Anka se apresenta como um faz-tudo capaz de glorificar em canções um estilo de vida que, em realidade, poderia detestar. Sinatra lhe fez membro honorário do grupo de famosos Rat Pack, com o apelido The Kid (o menino). O que viu ali não gostou, rememora. Fumar e beber muito não eram atividades para artistas que deviam cuidar de suas gargantas. Homem moderado, casado e com cinco filhas, não entendia que o Rat Pack aproveitasse a vida abusando das mulheres: quando não tinha atrizes de Hollywood ao seu dispor, chamava prostitutas. Foi este aspecto de “circo sexual” que atraiu John F. Kennedy.
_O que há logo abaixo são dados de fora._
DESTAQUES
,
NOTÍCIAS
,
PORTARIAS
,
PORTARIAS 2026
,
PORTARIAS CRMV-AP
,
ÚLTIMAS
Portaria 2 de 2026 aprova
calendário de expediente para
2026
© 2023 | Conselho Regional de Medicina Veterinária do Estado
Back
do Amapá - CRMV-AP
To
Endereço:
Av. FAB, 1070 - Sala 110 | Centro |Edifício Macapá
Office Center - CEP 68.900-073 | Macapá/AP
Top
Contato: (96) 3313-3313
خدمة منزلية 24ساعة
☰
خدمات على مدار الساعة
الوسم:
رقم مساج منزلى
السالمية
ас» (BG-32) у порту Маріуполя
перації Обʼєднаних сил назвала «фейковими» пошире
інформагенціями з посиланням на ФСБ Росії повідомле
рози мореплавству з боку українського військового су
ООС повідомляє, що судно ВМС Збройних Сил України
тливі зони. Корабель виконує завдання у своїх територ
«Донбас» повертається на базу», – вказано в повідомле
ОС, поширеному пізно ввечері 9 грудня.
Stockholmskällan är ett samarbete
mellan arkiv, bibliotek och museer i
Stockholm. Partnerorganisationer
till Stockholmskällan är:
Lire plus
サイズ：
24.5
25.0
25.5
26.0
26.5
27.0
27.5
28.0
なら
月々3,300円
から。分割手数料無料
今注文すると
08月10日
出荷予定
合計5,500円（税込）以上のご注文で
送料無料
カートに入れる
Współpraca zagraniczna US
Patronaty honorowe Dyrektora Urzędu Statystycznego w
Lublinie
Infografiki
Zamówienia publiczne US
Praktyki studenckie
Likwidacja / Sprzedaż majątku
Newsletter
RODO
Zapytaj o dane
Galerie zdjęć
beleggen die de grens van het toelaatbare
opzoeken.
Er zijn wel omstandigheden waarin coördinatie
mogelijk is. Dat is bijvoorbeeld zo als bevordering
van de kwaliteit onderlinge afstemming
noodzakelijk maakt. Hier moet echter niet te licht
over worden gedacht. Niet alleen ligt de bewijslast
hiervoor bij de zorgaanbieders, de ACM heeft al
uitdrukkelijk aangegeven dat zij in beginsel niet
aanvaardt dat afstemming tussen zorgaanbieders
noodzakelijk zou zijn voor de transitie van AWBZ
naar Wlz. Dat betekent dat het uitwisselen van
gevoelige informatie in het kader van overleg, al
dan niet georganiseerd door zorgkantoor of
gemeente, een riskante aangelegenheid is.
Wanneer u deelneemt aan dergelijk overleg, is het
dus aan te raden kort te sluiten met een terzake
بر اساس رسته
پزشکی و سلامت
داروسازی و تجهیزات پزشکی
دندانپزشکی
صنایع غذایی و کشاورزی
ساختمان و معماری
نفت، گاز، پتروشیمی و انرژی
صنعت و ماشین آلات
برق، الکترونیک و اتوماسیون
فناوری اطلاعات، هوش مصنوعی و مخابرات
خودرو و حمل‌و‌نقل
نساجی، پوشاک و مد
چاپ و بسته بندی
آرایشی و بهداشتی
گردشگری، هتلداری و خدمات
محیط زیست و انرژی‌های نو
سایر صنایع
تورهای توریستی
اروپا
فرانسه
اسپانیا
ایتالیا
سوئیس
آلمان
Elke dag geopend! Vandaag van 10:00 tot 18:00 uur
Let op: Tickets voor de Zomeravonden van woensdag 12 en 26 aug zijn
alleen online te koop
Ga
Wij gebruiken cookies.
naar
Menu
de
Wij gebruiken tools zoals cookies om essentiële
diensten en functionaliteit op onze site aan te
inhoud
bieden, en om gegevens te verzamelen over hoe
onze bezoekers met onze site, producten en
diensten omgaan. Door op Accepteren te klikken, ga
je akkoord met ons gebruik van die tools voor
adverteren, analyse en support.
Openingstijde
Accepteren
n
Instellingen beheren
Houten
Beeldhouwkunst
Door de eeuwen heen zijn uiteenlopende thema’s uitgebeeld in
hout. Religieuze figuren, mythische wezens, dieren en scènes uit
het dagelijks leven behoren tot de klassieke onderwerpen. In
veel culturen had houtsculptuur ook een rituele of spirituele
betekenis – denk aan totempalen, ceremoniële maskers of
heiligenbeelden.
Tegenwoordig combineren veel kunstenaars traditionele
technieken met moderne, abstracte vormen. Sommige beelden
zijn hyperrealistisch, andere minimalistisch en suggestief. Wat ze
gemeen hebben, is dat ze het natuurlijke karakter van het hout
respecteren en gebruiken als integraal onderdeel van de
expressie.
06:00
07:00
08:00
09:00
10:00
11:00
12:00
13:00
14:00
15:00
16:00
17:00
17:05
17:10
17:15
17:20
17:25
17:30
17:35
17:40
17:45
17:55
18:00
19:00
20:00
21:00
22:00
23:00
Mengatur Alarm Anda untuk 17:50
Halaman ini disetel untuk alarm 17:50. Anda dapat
O atrativo inicial de Las Vegas era sua (relativa) inocência: “Uma Disneylândia com caça-níqueis”. Anka entendeu sua transformação, quando o turismo se massificou e as empresas impuseram sua lei. Sinatra demorou para assimilar: estava acostumado com presentes de 50.000 dólares em fichas. Durante uma noite infausta no Sands, depois de perder meio milhão de dólares, cortaram seu crédito. Frank exigiu a presença do chefe, Carl Cohen, que lhe explicou as novas regras, “agora temos que dar satisfações aos nossos acionistas”. Sinatra jogou café fervendo nele; Cohen replicou com um soco que fez os dentes postiços do cantor pularem. Humilhado, no dia seguinte pediu aos seus amigos mafiosos que se ocupassem de Cohen; impossível. Era intocável: estava em um alto patamar no organigrama do crime organizado. Sinatra, esclarece Anka, não sabia beber. “Ordenava” então execuções, embora já houvesse passado o tempo dos cadáveres enterrados no deserto de Nevada: quis que eliminassem sua biógrafa, Kitty Kelley, precisamente por escancarar seus laços com a Máfia.

Anka não deixou de compor para Sinatra, enquanto se deterioravam seus poderes artísticos: “Dava pena vê-lo pendente do teleprompter (televisão que indica o texto a ser lido) para lembrar as letras.  Inspirava tanto medo que ninguém se atreveu a avisá-lo na noite em que entrou no palco sem o topete”. De seus sócios, Anka guarda sentimentos ambíguos. Dean Martin exagerava em seu alcoolismo para fazer o que tinha vontade. Pelo menos Sammy Davis Jr. era sincero: reconhecia suas experiências com drogas e bissexualidade, assumindo que essas audácias lhe expulsaram do Rat Pack.

My way é o retrato de um sobrevivente e a panorâmica descarnada de um mundo libertino, já desaparecido (ou necessariamente dissimulado). Hoje, na era das comunicações instantâneas, famosos e milionários devem aumentar as precauções. Ele mesmo é um bom exemplo: o único processo gerado pelo seu livro veio de Mohamed Al Fayed, que lhe acusou de denegrir a memória de seu filho Dodi ao mencionar, entre outras intimidades, que lhe emprestou dinheiro. Anka desmontou o caso ao mostrar as cópias dos cheques com os que saldou a dívida. E, além disso, o cantor pensa que o acidente mortal com Lady Di pôde ser evitado: “Dodi era muito paranoico e aquela fuga enloquecida por Paris não fazia sentido”.